The shares lost 8p to 249p on the announcement that profits before tax, excluding a pounds 50m disposal profit, eased from pounds 37.2m to pounds 36.6m in the period to 17 April.
Turnover of the group, which encompasses Exel Logistics, BRS and Pickfords removals, rose from pounds 879.2m to pounds 976.5m.
Selwyn Jones, an analyst at Credit Lyonnais Laing, said NFC was 'a very highly rated stock and there is no room in the share price for disappointments of this sort'.
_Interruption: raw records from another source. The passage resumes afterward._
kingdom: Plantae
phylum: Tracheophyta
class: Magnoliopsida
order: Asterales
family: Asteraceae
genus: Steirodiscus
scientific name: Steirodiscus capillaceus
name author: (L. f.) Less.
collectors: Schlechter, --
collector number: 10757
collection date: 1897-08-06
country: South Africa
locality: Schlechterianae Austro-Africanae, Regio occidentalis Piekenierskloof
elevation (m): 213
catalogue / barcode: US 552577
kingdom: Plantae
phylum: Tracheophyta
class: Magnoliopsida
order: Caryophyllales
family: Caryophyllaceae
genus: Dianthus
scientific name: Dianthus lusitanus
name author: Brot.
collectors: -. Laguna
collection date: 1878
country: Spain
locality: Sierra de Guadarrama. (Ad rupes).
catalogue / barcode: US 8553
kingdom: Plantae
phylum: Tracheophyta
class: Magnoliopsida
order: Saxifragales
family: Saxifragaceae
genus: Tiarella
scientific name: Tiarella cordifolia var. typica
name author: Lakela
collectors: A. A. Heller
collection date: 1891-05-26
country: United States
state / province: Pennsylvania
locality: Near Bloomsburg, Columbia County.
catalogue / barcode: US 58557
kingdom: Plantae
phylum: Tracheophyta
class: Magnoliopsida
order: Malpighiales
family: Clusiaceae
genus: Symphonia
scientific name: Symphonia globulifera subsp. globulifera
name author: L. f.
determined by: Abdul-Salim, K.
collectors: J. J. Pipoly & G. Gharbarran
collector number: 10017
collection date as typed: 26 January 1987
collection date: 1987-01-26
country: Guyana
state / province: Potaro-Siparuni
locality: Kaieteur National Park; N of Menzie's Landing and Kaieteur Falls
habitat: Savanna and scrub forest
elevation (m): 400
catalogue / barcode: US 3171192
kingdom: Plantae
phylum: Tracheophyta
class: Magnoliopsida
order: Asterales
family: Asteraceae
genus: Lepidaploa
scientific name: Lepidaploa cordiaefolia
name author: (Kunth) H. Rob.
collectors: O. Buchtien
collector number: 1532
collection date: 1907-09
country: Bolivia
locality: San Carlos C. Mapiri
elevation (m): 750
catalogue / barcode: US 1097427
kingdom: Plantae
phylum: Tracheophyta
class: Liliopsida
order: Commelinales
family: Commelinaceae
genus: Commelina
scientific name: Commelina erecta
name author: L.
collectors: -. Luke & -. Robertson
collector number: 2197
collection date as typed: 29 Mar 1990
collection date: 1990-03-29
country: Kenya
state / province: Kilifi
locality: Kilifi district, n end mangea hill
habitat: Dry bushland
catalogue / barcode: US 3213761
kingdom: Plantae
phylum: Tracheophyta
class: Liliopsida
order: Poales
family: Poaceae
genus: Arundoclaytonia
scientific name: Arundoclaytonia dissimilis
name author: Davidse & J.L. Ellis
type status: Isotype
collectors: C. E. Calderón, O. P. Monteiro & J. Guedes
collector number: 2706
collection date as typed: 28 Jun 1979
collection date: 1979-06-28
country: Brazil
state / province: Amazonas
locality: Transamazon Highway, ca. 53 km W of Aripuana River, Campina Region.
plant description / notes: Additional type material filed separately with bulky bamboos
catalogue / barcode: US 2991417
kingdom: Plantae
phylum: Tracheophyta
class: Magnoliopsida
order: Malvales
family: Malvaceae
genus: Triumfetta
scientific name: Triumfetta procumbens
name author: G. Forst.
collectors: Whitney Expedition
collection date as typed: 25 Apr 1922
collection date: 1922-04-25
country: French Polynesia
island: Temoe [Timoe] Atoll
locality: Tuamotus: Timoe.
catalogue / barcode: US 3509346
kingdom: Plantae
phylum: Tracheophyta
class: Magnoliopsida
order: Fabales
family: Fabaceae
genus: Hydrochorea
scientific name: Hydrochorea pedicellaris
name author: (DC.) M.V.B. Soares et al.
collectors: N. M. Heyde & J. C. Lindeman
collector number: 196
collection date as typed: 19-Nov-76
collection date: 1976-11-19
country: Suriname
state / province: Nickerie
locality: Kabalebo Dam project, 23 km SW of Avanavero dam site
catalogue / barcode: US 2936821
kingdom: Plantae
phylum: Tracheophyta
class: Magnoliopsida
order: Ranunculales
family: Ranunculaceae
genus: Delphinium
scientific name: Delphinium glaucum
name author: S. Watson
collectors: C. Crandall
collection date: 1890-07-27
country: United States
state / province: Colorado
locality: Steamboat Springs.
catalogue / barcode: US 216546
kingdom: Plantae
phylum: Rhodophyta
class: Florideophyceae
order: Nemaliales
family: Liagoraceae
The biggest surprise was a slump from a break-even position to losses of pounds 6.1m in the Lynx parcels operation. And Peter Sherlock, recently appointed chief executive, warned: 'The parcels market continues to be extremely competitive.'
In addition, the company said economic recovery in the UK remained fragile and the downturn in Europe meant that the benefits of expansion on the Continent would be slow to materialise.
Despite the problems, however, the company remained confident that its traditional 'best view' of full-year pre-tax profits of between pounds 95m and pounds 100m would be met.
Most of the pounds 50m exceptional gain in the first half from the sale of the waste management operation will be eroded in the second half by provisions to cover fluctuations in levels of investment.
However, the seven-year-old policy of making a 'best view' projection at the annual meeting is unlikely to survive the year. 'One of the issues we are considering is, should we continue with it,' Mr Watson said.
He said the main reasons for considering dropping the policy included commercial sensitivity and the risk of being sued in the US for inaccurate profit forecasts.
Shareholders, who include 27,000 out of 30,000 employees, will receive a second interim dividend of 1.45p, up from 1.4p.